Recently I started to read Margin of Safety – Risk-Averse Value Investing Strategies for the Thoughtful Investor by Seth A. Klarman from 1991. Pretty much, one of the few must-reads about value investing…
This is Part 1 of my book-review, covering the first of three sections of the book called: I. Where Most Investors Stumble.
Part 2 covers value investment philosophy.
In Part 3 Klarman lays out the most important aspects of a value investment process.
Even though Part One merely serves as an introduction to the value investment topic, it reminds the reader quite well of some common mistakes to avoid as an investor.
One such mistake is to be a speculator instead of an investor. A speculator basically buys an asset because he believes its price will increase and he can sell it for more than he paid (to a greater fool). the buying decision is not basd on analysis of a companys fundamentals.
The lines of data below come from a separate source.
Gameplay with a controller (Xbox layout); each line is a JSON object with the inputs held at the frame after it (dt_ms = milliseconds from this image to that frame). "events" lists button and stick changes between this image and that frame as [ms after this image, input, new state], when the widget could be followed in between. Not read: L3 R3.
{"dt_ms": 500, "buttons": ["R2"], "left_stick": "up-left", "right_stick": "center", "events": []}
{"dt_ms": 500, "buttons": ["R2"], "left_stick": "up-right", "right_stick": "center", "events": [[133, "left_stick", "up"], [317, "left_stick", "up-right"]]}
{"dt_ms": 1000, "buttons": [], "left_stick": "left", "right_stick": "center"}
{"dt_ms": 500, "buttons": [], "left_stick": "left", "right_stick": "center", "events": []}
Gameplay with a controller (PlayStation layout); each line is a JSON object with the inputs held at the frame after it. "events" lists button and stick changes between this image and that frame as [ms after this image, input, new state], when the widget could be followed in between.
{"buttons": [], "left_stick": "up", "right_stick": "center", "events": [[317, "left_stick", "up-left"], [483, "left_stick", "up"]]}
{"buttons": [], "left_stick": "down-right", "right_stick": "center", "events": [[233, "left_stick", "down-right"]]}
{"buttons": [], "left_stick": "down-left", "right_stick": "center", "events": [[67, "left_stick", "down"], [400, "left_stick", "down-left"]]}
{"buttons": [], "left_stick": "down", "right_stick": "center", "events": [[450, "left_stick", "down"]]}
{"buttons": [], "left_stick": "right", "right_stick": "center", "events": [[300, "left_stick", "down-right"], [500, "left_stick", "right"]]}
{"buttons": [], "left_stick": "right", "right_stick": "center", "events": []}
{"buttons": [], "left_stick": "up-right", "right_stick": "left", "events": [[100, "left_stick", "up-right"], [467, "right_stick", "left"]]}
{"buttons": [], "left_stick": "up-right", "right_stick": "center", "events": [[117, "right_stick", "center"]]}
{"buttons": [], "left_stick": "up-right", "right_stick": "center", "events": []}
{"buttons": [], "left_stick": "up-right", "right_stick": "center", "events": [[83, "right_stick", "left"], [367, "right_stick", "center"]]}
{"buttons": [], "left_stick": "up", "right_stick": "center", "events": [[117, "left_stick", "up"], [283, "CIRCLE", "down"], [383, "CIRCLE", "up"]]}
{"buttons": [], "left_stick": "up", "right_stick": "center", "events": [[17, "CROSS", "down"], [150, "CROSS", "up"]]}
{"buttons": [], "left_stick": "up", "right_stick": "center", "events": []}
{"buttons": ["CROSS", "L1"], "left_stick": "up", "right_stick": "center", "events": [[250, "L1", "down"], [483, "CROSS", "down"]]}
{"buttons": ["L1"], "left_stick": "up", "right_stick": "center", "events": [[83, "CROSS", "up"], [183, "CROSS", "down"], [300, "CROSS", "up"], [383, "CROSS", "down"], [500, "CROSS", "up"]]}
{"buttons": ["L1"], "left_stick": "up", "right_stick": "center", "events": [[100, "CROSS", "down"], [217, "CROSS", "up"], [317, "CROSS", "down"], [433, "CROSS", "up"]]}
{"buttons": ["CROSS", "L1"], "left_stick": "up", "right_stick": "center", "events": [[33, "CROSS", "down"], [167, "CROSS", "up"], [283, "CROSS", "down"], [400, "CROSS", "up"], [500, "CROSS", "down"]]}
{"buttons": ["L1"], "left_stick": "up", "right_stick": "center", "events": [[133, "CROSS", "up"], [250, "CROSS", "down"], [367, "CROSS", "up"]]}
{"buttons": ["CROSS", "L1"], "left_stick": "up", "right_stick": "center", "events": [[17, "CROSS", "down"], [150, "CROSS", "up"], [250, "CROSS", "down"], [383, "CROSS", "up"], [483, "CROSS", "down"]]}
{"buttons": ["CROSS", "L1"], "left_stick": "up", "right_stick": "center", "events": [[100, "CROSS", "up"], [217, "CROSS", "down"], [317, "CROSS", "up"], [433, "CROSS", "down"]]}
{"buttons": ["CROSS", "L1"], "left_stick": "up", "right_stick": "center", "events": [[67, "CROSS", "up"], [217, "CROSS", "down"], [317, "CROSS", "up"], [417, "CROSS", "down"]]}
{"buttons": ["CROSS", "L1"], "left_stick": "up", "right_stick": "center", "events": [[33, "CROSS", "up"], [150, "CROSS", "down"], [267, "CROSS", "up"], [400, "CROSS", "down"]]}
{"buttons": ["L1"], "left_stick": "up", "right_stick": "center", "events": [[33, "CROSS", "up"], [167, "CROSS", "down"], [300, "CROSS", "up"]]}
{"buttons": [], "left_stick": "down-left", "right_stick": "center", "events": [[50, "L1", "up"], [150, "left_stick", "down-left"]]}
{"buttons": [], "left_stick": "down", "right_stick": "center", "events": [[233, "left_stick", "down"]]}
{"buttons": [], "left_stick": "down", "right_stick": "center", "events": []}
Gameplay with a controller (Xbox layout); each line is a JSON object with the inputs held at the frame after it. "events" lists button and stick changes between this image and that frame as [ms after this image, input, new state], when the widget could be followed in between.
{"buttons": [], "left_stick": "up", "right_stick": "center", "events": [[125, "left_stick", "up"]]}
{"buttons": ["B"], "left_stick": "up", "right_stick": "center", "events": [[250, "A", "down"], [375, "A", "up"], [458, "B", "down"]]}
Additionally, Klarman explains that Wall Streets interests are mostly not aligned to your or mine investment goals. Wall Street is mostly interested in generating profits from transactions. The more transactions (trades, mergers, …) the better for them.
In another chapter, Klarman discusses institutional investors. He describes that they often do not strive for the best long-term returns for their clients but are often interested to come up with a better short-term performance relative to competitors to attract new funds …, often foregoing higher returns for their clients. A fact to consider is, that institutional investors are very much index focused and usually only buy stocks of companies with a certain minimum market capitalization.
He also raises awareness not to follow investment hypes about certain industries, topics or new products (i.e. Junk bonds) without critical thought.
Preventing such common mistakes as a long-term investor can contribute a lot to the overall performance mitigating serious losses on a few investments.